Transcribe the listing exactly, so that nothing but the pictures is missing.

::: Dataset content

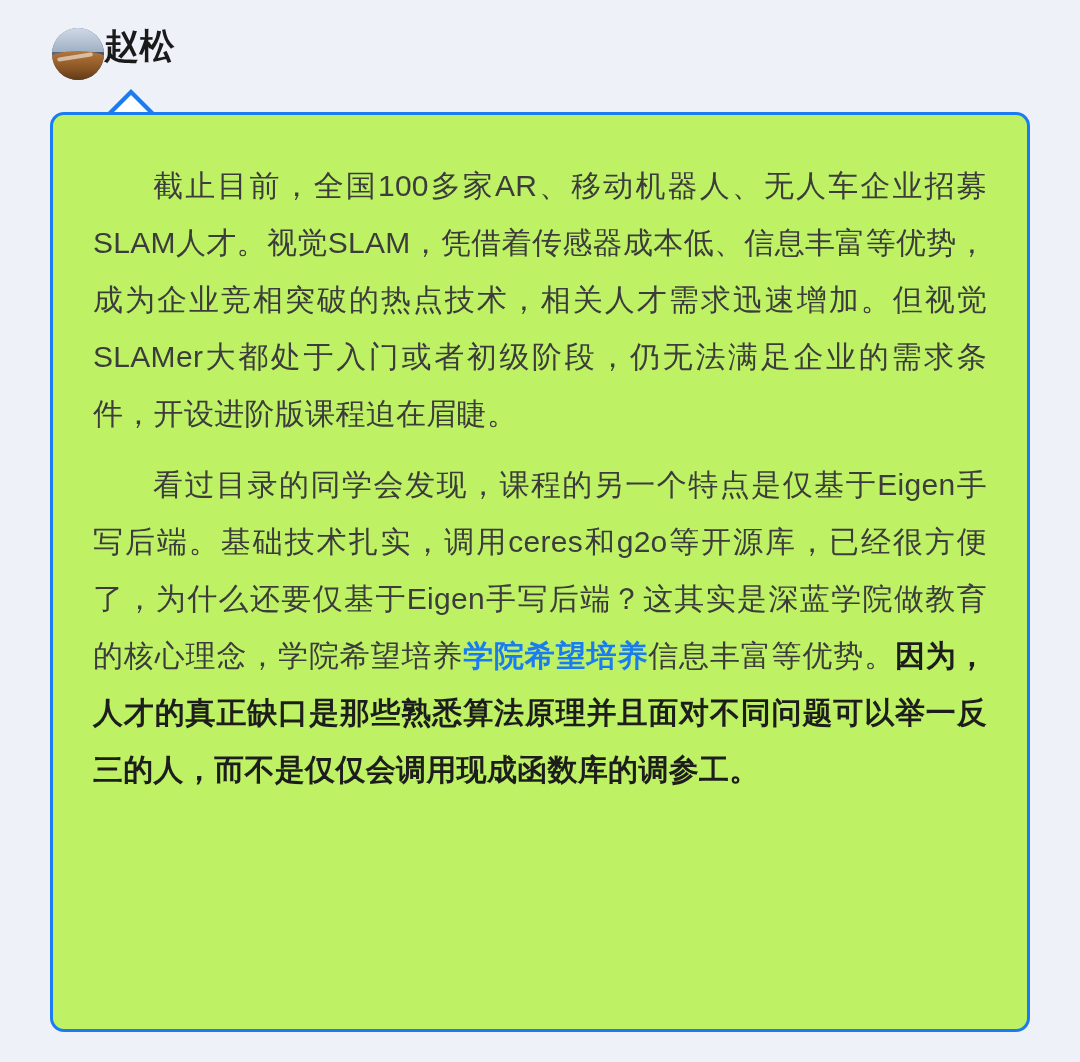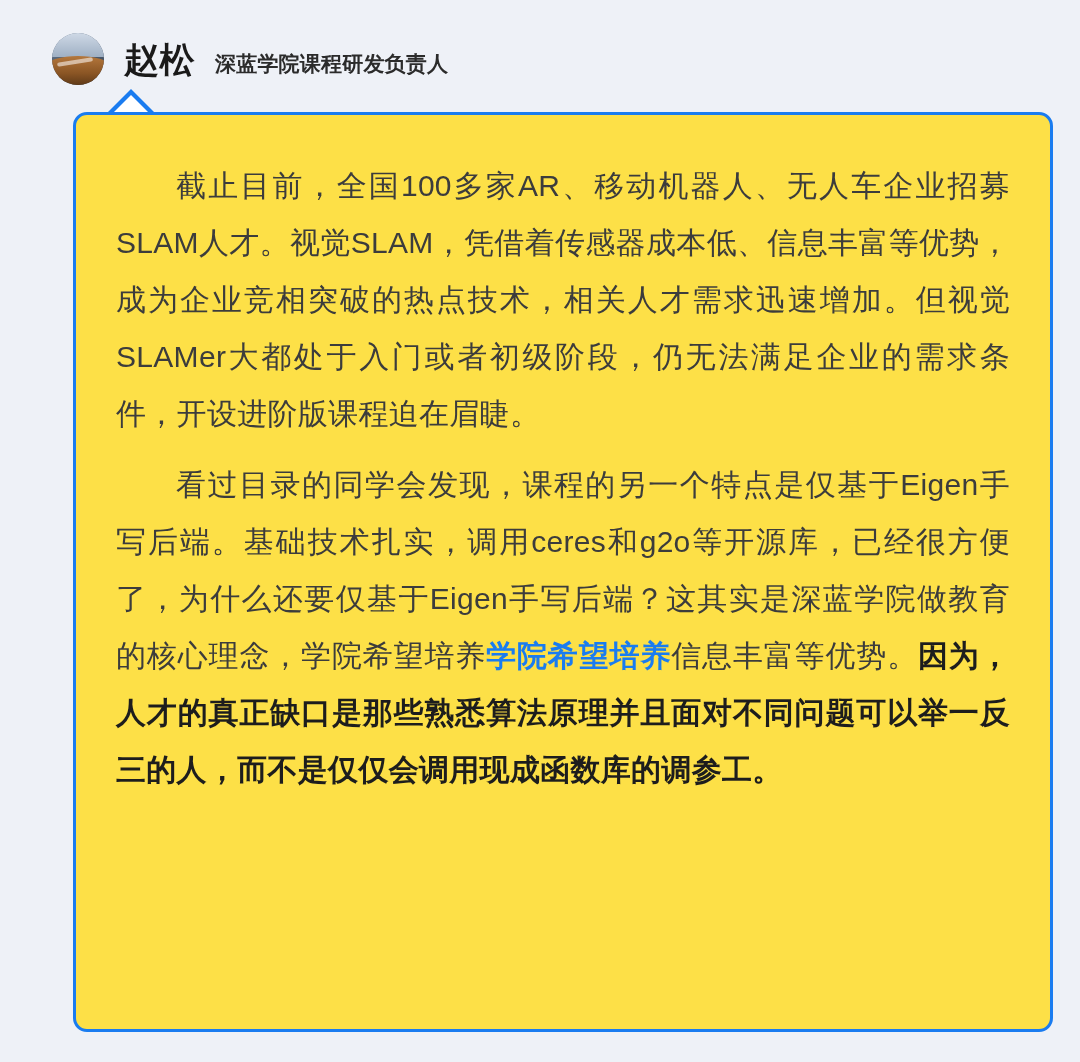--- a/index.html
+++ b/index.html
@@ -23,8 +23,7 @@
   
   .author-row {
     display: flex;
-    align-items: center;
-    gap: 20px;
+    gap: 0;
     height: 62px;
     padding-left: 2px;
   }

::::::

Response for this exercise
--- a/index.html
+++ b/index.html
@@ -23,8 +23,7 @@
   
   .author-row {
     display: flex;
-    align-items: center;
-    gap: 20px;
+    gap: 0;
     height: 62px;
     padding-left: 2px;
   }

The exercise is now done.